In 2016, Hakstol made him a staple on the third line with Dale Weise, Nick Cousins or Matt Read most of the time. Occasionally, Travis Konecny would be on one wing as was Simmonds, but that was a rare occasion.
Even after having a breakout season in 2015, Hakstol quickly put Schenn on the third line and even played him on the fourth line this past season. He rarely saw any time on the top line where he saw so much success in 2015.
The constant line and position shuffling could certainly lead to inconsistent production at 5-on-5 play. Still, Schenn managed to nearly repeat his breakout season production. The majority of his 2016-17 goals did come on the power play, which was the impetus for the talking points. He still scored 25 goals and 55 points including seven game-winning goals, by far the most on the team.
However, only if you examine the 2016-17 season could you cite the fact that he only contributed when on the power play. If you look at the last 4 years worth of data you see a much different picture emerge, especially when you compare him to the other star talent on the Flyers.
Reviewing data for 2013 through 2016 Schenn was not only a balanced contributor, but he produced at similar or even higher rates than all star Flyers players.
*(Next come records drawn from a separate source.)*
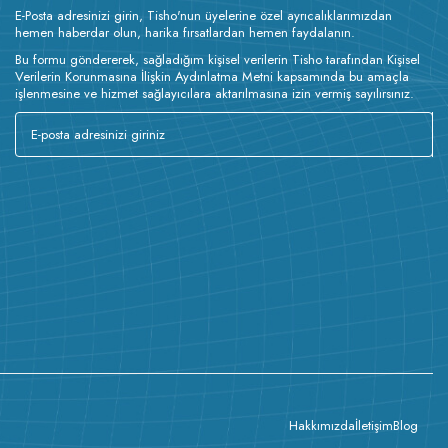
E-Posta adresinizi girin, Tisho'nun üyelerine özel ayrıcalıklarımızdan
hemen haberdar olun, harika fırsatlardan hemen faydalanın.
Bu formu göndererek, sağladığım kişisel verilerin Tisho tarafından Kişisel
Verilerin Korunmasına İlişkin Aydınlatma Metni kapsamında bu amaçla
işlenmesine ve hizmet sağlayıcılara aktarılmasına izin vermiş sayılırsınız.
Hakkımızda
İletişim
Blog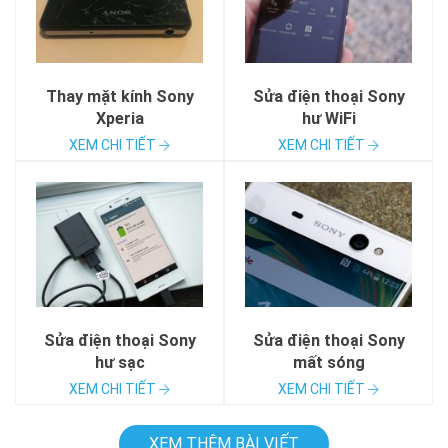
Thay mặt kính Sony
Sửa điện thoại Sony
Xperia
hư WiFi
XEM CHI TIẾT
XEM CHI TIẾT
Sửa điện thoại Sony
Sửa điện thoại Sony
hư sạc
mất sóng
XEM CHI TIẾT
XEM CHI TIẾT
XEM THÊM BÀI VIẾT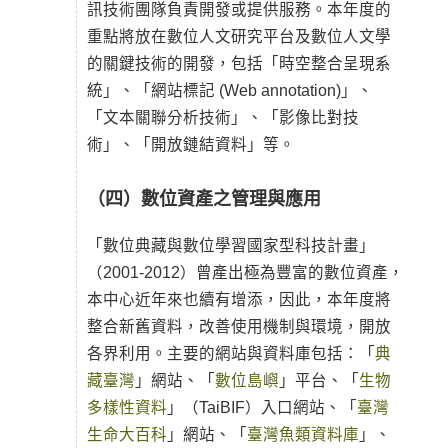
訊技術團隊負責開發或提供服務。本年度的
重點將放在數位人文研究平台及數位人文學
的關鍵技術的開發，包括「時空整合呈現系
統」、「網站標記 (Web annotation)」、
「文本關聯分析技術」、「影像比對技
術」、「開放鏈結資料」等。
（四）數位資產之管理與應用
「數位典藏與數位學習國家型科技計畫」
（2001-2012）曾產出極為豐富的數位資產，
本中心近年來也續有增添，因此，本年度將
整合新舊資料，改善使用機制與環境，開放
各界利用。主要的網站與資料庫包括：「
典
藏臺灣
」網站、「
數位島嶼
」平台、「
生物
多樣性資料
」（TaiBIF）入口網站、「
臺灣
生命大百科
」網站、「
臺灣魚類資料庫
」、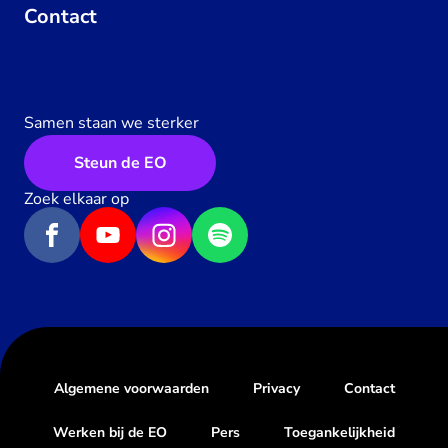
Contact
Samen staan we sterker
Steun de EO
Zoek elkaar op
Algemene voorwaarden
Privacy
Contact
Werken bij de EO
Pers
Toegankelijkheid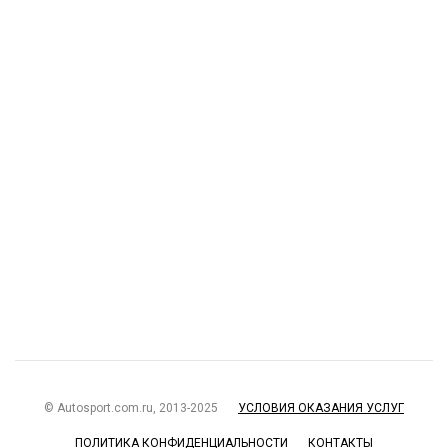
© Autosport.com.ru, 2013-2025
УСЛОВИЯ ОКАЗАНИЯ УСЛУГ
ПОЛИТИКА КОНФИДЕНЦИАЛЬНОСТИ
КОНТАКТЫ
Looking at all even-strength situations over the past four years, Schenn scored seven more goals than Voracek, who is on an 8 year $8.3M contract. He has a total of three fewer goals than Claude Giroux, who is also playing out his eight-year $8.3M contract. He has four fewer goals than dominant power forward Wayne Simmonds.
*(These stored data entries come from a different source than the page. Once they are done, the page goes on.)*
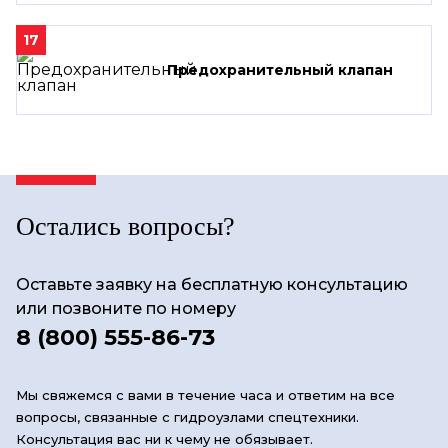
17
Предохранительный клапан
Остались вопросы?
Оставьте заявку на бесплатную консультацию
или позвоните по номеру
8 (800) 555-86-73
Мы свяжемся с вами в течение часа и ответим на все
вопросы, связанные с гидроузлами спецтехники.
Консультация вас ни к чему не обязывает.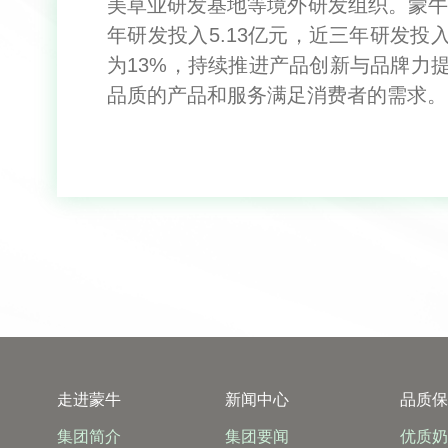
美草业研发基地等境外研发组织。蒙牛集
年研发投入5.13亿元，近三年研发投
为13%，持续推进产品创新与品牌力
品质的产品和服务满足消费者的需求。
走进蒙牛
新闻中心
品质
集团简介
集团要闻
优质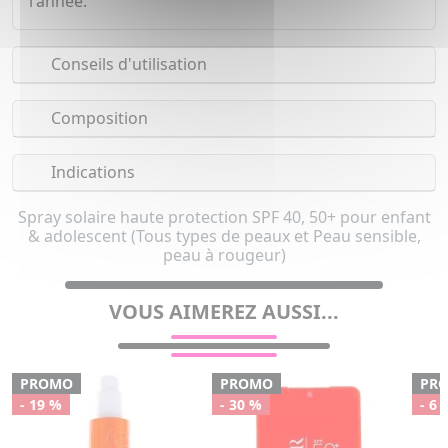
l'année.
Conseils d'utilisation
Composition
Indications
Spray solaire haute protection SPF 40, 50+ pour enfant
& adolescent (Tous types de peaux et Peau sensible,
peau à rougeur)
VOUS AIMEREZ AUSSI...
PROMO
PROMO
PR
- 19 %
- 30 %
- 6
This is hardly someone who “only scores power play goals” and puts him in line with Flyers elite level contributors.
*The above chart again shows production over the past 4 seasons
From 2013 to 2016, Schenn scored 89 total goals. That ties him with Giroux. That may come as a surprise given the prevailing commentary regarding Schenn. It is also 15 more goals than Voracek and 36 more than Sean Couturier.
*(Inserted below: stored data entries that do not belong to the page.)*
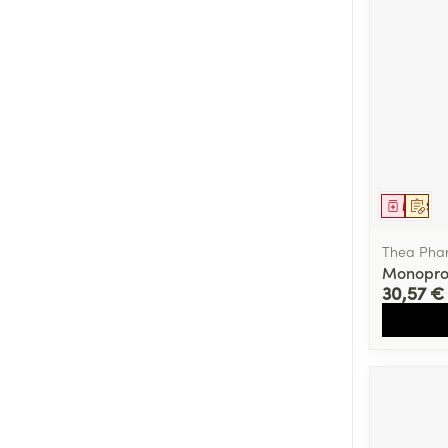
Médica
Sur 
Thea Pha
Monopros
30,57 €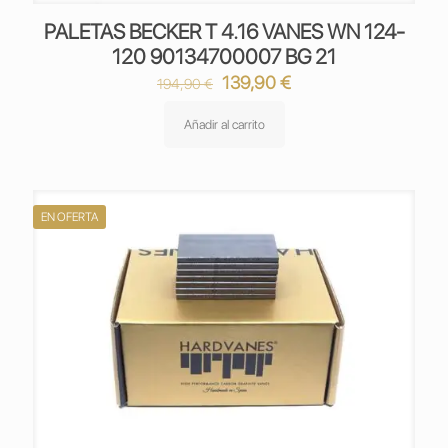
PALETAS BECKER T 4.16 VANES WN 124-
120 90134700007 BG 21
El
El
139,90
€
194,90
€
precio
precio
original
actual
Añadir al carrito
era:
es:
194,90 €.
139,90 €.
EN OFERTA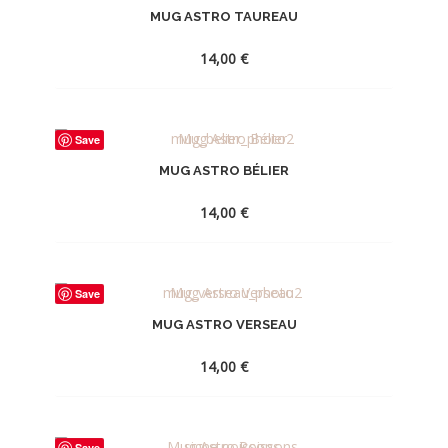
MUG ASTRO TAUREAU
LA
WISHLIST
14,00
€
AJOUTER
Save
À
MUG ASTRO BÉLIER
LA
WISHLIST
14,00
€
AJOUTER
Save
À
MUG ASTRO VERSEAU
LA
WISHLIST
14,00
€
AJOUTER
Save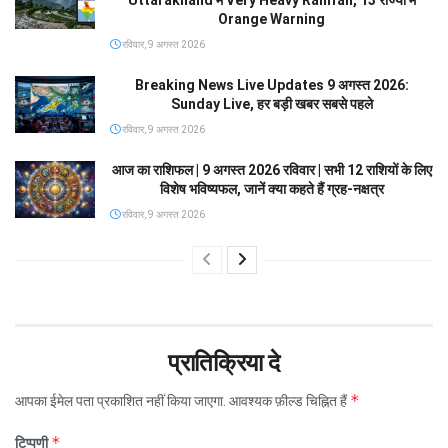
Orange Warning
रविवार, 9 अगस्त 2026
Breaking News Live Updates 9 अगस्त 2026:
Sunday Live, हर बड़ी खबर सबसे पहले
रविवार, 9 अगस्त 2026
आज का राशिफल | 9 अगस्त 2026 रविवार | सभी 12 राशियों के लिए
विशेष भविष्यफल, जानें क्या कहते हैं ग्रह-नक्षत्र
रविवार, 9 अगस्त 2026
प्रातिक्रिया दे
*
आपका ईमेल पता प्रकाशित नहीं किया जाएगा.
आवश्यक फ़ील्ड चिह्नित हैं
*
टिप्पणी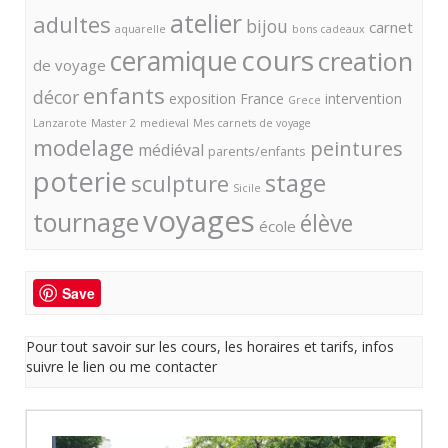
atelier
adultes
bijou
carnet
aquarelle
bons cadeaux
cours
ceramique
creation
de voyage
enfants
décor
exposition
France
intervention
Grece
Lanzarote
Master 2
medieval
Mes carnets de voyage
modelage
peintures
médiéval
parents/enfants
poterie
stage
sculpture
Sicile
voyages
tournage
élève
école
Save
Pour tout savoir sur les cours, les horaires et tarifs, infos
suivre le lien ou me contacter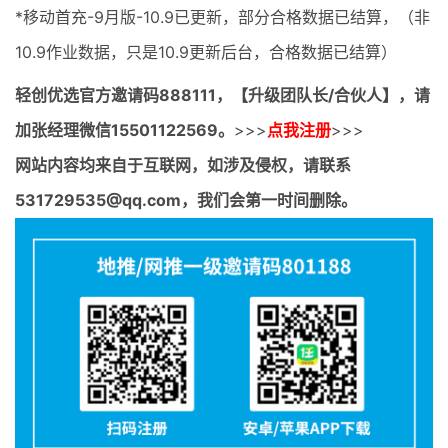
*移动首充-9月版-10.9已更新，部分合格数据已结算，（非
10.9作业数据，只是10.9更新后台，合格数据已结算）
轻创优选官方邀请码
888111，【升级团队长/合伙人】，请
加张经理微信15501122569。
>>>
点我注册
>>>
网站内容均来自于互联网，如涉及侵权，请联系
531729535@qq.com，我们会第一时间删除。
Looking at 5-on-5 scoring, Schenn tallied 41 goals, only five less than Giroux or a little more than one fewer goal per year at 5-on-5. Schenn has three more 5-on-5 goals than Voracek and one less than Couturier over that four-year term.
As for creating chances and setting up his linemates, Schenn was tied for second on the Flyers for 5-on-5 primary assists with Couturier with 40 in the same four-year span. That puts Schenn ahead of Giroux and Simmonds. Only Voracek produced more 5-on-5 primary assists in that time.
This is not to say that Hextall should not have traded Brayden Schenn. Getting two first-round picks was too good of a return to pass up. Especially for a player who supposedly “only scores power play goals.”
The Flyers offense will struggle to overcome the loss of Schenn’s production, especially since the Flyers are anticipated to have at least two rookie forwards making their NHL debuts. Oskar Lindblom and Nolan Patrick are expected to make a serious push to be on the roster on opening night and will be learning the game and most likely not producing big numbers. The picks that were the main return for Schenn are still years away from making the roster.
It will be several years before we can evaluate whether or not the trade was favorable to the Flyers. Schenn is only 25 and was a consistent producer for the Flyers regardless of what the uninformed masses said about him.
The return was too great to not make the deal, but the constant refrain that all he did was score on the power play was belied by that very return that made the deal too good to pass up. No team would have traded two first-round picks for a one-dimensional player.
Schenn’s production will be missed, that is without question. Even with the poor usage over the past three years, he still managed to contribute at a high level in terms of production.
Hopefully, in time, the trade will be seen as a positive for both sides. At a minimum, fans should see beyond the gossip and realize how Schenn was far more than just a power-play specialist for the Flyers in the past few years.